WORK INSTRUCTIONS: Across the entries below, how many lines have the word "Learn" in them? Respond with only the number.

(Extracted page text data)

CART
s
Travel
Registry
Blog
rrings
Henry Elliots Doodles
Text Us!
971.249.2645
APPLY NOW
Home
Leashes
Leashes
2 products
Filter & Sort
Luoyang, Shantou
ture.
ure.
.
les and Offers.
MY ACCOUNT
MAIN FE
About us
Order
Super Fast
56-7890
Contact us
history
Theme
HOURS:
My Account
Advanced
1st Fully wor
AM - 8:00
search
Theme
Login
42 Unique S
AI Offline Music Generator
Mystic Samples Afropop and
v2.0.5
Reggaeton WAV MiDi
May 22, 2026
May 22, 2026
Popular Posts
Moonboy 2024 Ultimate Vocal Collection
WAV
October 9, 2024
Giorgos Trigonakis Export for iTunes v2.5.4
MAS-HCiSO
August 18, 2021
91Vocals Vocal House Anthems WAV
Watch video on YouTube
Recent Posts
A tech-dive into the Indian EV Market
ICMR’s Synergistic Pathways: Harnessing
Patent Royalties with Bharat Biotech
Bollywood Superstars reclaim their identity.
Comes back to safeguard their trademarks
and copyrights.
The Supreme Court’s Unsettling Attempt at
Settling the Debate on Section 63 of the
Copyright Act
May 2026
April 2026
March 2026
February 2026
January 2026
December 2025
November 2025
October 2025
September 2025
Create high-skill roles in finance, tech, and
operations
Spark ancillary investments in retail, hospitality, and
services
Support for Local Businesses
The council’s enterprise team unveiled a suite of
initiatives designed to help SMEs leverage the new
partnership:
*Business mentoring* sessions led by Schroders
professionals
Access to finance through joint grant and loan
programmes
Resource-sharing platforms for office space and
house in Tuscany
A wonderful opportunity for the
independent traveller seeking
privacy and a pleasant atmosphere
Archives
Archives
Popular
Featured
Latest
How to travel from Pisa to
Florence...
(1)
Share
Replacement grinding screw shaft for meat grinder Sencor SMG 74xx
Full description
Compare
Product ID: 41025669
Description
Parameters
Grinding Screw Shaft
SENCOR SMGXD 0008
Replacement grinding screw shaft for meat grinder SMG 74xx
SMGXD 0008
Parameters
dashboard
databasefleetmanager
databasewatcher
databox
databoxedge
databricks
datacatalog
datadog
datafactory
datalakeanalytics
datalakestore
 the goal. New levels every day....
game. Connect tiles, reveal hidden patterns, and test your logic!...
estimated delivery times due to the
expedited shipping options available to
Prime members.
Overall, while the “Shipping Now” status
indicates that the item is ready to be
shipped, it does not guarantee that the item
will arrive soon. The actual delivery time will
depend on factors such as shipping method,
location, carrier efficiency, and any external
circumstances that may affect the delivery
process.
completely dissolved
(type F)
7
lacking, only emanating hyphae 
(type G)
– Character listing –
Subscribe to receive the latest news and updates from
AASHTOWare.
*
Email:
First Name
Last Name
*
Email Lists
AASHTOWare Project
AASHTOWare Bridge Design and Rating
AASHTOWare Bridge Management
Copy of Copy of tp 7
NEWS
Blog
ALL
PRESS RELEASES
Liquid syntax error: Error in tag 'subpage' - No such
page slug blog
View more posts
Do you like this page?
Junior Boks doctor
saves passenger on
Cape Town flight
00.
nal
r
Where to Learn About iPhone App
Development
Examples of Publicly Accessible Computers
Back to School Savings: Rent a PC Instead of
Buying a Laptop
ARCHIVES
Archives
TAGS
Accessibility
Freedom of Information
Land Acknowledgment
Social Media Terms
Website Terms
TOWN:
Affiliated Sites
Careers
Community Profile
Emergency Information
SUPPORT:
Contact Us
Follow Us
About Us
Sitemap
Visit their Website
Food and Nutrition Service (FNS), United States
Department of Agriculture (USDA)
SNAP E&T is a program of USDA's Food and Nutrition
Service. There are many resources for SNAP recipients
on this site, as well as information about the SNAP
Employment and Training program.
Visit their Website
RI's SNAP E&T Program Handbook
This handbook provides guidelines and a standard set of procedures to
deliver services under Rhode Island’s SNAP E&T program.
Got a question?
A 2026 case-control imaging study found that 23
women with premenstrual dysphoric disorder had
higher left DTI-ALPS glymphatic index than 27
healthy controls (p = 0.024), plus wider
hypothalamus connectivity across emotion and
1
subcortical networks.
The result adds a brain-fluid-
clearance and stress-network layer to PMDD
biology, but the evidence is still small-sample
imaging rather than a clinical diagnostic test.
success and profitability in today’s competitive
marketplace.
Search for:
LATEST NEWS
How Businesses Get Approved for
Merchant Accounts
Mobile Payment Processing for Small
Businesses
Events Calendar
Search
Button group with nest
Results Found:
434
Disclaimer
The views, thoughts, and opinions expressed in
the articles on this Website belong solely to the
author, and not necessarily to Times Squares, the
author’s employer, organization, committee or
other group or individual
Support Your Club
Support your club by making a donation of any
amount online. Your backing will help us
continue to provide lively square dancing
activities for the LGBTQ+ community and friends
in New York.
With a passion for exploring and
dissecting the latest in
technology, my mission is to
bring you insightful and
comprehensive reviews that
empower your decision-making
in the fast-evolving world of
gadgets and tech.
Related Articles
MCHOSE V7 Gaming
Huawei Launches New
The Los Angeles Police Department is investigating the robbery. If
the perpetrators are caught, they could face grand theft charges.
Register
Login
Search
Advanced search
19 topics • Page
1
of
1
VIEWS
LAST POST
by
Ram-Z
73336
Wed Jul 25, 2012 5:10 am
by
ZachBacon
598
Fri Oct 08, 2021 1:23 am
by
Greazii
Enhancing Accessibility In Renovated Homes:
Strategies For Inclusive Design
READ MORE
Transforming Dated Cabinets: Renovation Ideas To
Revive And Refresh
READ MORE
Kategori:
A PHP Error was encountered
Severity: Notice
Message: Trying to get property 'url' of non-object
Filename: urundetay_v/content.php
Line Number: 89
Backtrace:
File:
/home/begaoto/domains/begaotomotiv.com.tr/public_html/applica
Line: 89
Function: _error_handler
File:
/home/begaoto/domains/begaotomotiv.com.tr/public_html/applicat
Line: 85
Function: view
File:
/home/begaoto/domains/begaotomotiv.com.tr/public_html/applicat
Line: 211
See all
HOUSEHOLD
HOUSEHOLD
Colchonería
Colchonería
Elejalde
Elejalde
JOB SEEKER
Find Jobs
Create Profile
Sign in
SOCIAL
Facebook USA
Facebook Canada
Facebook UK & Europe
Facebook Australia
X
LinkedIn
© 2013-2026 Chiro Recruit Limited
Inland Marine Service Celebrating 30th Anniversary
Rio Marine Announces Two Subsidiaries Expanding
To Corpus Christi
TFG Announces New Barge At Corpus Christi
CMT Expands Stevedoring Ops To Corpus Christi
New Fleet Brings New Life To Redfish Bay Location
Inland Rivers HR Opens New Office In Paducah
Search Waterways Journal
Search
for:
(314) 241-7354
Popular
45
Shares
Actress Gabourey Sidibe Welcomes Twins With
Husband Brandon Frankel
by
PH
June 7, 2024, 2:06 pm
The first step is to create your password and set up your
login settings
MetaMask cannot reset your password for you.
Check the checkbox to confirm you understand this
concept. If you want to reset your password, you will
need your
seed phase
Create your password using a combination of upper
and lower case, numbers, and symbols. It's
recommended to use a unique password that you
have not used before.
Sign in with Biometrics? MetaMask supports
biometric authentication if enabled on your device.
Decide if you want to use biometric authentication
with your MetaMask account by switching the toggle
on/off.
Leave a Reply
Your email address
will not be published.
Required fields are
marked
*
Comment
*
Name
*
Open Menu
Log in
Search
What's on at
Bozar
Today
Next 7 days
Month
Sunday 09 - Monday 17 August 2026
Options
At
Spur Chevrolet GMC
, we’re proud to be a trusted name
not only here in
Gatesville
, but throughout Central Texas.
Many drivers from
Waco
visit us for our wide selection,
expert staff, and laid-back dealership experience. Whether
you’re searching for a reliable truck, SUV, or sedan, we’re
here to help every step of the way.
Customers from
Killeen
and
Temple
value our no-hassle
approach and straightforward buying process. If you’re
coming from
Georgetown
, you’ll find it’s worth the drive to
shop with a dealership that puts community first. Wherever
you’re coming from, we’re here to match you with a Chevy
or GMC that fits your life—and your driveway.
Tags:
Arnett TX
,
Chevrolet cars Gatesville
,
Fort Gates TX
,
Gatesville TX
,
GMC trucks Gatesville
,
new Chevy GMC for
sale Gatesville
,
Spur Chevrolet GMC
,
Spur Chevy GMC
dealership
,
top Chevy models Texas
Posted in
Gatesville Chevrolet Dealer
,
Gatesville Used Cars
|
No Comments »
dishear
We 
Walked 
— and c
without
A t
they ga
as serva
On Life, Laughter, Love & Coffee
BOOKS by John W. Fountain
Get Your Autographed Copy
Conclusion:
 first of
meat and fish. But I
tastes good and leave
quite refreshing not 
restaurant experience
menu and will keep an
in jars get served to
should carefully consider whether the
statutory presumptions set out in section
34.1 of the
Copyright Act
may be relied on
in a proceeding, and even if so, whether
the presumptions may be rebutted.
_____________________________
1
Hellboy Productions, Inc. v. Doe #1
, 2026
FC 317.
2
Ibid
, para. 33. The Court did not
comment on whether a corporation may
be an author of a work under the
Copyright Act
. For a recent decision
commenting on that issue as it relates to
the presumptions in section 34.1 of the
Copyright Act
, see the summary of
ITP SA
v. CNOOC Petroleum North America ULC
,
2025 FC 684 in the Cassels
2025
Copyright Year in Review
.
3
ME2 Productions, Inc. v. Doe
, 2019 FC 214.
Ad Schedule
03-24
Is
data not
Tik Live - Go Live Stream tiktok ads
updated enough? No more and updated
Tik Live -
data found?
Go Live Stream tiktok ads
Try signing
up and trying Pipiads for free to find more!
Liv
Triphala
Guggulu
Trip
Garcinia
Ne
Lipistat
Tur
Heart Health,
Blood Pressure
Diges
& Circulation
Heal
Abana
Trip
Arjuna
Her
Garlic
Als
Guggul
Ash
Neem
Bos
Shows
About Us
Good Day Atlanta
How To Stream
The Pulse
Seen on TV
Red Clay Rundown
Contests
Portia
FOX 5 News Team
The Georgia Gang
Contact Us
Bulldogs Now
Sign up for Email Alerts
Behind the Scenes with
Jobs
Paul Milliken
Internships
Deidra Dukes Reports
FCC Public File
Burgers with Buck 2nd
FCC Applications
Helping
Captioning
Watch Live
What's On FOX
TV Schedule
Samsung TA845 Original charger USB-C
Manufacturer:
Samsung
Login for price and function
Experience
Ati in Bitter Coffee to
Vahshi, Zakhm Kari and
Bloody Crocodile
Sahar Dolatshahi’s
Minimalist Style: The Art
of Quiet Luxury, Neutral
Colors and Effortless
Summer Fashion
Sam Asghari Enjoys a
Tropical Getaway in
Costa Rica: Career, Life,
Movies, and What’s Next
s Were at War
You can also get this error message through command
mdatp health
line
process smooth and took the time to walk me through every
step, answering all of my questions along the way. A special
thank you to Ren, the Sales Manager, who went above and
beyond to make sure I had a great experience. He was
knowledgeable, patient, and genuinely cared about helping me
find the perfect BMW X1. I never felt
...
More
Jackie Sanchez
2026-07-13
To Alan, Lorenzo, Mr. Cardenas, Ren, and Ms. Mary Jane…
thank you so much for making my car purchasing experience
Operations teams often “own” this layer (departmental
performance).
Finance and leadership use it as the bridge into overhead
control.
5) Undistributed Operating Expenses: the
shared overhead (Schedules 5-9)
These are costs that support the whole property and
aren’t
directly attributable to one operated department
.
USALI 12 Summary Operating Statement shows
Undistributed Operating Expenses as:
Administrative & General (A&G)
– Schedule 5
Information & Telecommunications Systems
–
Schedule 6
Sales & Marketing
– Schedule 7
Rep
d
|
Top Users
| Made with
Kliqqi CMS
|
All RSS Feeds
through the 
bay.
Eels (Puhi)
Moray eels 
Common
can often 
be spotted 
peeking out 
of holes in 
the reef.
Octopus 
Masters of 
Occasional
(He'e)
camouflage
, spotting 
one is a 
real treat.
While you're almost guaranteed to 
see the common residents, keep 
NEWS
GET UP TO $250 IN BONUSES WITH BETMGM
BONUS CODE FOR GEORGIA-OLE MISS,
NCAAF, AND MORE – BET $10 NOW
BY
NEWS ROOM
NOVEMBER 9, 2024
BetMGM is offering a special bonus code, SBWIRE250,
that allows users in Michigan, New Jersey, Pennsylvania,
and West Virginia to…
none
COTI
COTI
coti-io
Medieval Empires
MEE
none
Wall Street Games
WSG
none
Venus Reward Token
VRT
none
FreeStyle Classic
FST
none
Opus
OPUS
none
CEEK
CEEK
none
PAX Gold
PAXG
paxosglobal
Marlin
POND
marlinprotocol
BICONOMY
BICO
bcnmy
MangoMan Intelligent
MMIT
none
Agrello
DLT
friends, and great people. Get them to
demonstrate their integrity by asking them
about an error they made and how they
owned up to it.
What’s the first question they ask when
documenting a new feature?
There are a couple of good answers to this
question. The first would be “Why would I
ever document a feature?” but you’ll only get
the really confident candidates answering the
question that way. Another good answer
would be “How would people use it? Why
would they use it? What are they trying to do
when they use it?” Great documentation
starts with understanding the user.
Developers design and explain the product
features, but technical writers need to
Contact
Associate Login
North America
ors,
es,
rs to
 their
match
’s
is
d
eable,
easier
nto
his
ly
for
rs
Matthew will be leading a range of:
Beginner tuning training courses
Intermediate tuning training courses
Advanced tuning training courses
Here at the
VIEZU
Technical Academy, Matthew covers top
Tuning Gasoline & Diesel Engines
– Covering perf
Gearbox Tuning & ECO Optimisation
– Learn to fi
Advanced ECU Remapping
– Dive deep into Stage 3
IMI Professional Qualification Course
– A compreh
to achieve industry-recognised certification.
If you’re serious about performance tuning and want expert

ANSWER SECTION: 2